Os danos da falta de confiança
A psiquiatra Vivian Day atuou por 25 anos no Instituto Psiquiátrico Forense, onde era responsável por avaliar a periculosidade de suspeitos de crimes e também atender vítimas de crimes e familiares. Ela explica que estabelecer relações de confiança na infância é fundamental para a formação de uma mente saudável no futuro:
— O desamparo humano exige uma relação de total confiança desde o início. Aos poucos, o bebê vai aprendendo a se frustrar e a se separar, a ficar só e a confiar em si mesmo. Mas durante toda a vida precisaremos dos outros para continuarmos vivos e felizes.
Como psiquiatra forense, Vivian testemunhou os danos que a ausência de relações de confiança podem causar, exacerbando a falta de empatia, por exemplo:
— Muitos indivíduos não terão uma base saudável e crescerão incapazes de estabelecer relações saudáveis e de amor, colocando-se no lugar do outro e confiando.

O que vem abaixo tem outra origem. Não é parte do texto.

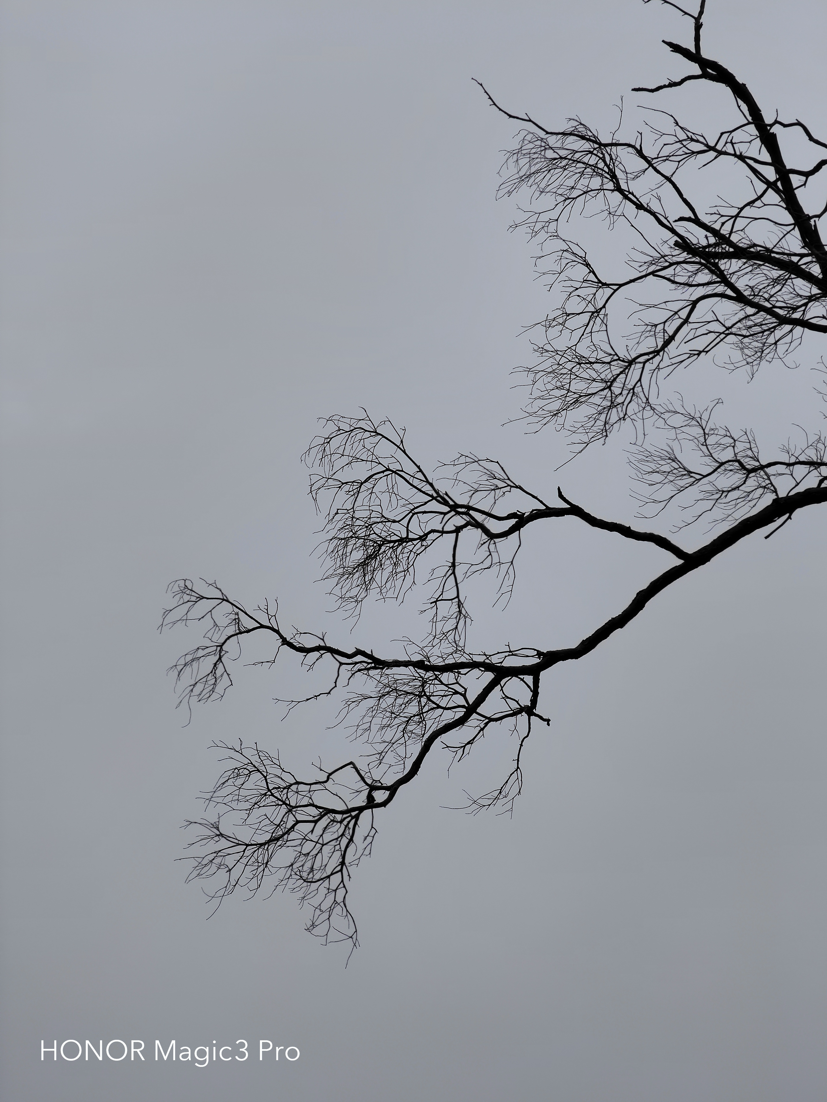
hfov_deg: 15.6
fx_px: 3026
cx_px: 414
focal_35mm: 95
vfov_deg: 20.7
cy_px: 551
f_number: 3.5
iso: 100
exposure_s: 1/365
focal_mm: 16.85
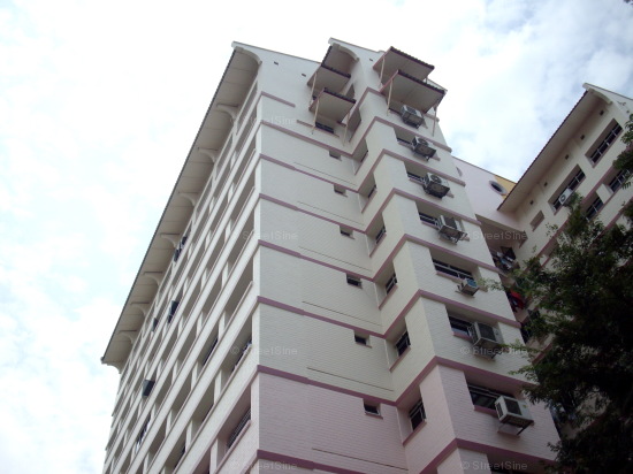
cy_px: 237
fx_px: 676
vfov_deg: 38.6
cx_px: 316
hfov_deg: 50.2
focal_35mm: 37
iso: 80
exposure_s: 1/400
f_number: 5.6
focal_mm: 6.2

Passarão a vida usando os outros como seres inanimados. Serão especialistas em se mostrar capazes de atender às necessidades dos outros, sedutores, frios, para poder aproveitar o outro.
Por outro lado, indivíduos criados sem relações de confiança também poderão ser os primeiros a acreditar em falsas promessas.
— As fragilidades humanas são muitas. Buscamos segurança e algumas pessoas são hábeis em se mostrar confiáveis, íntimas. Relações normais exigem tempo, conhecer o outro e tolerar as frustrações — completa Vivian.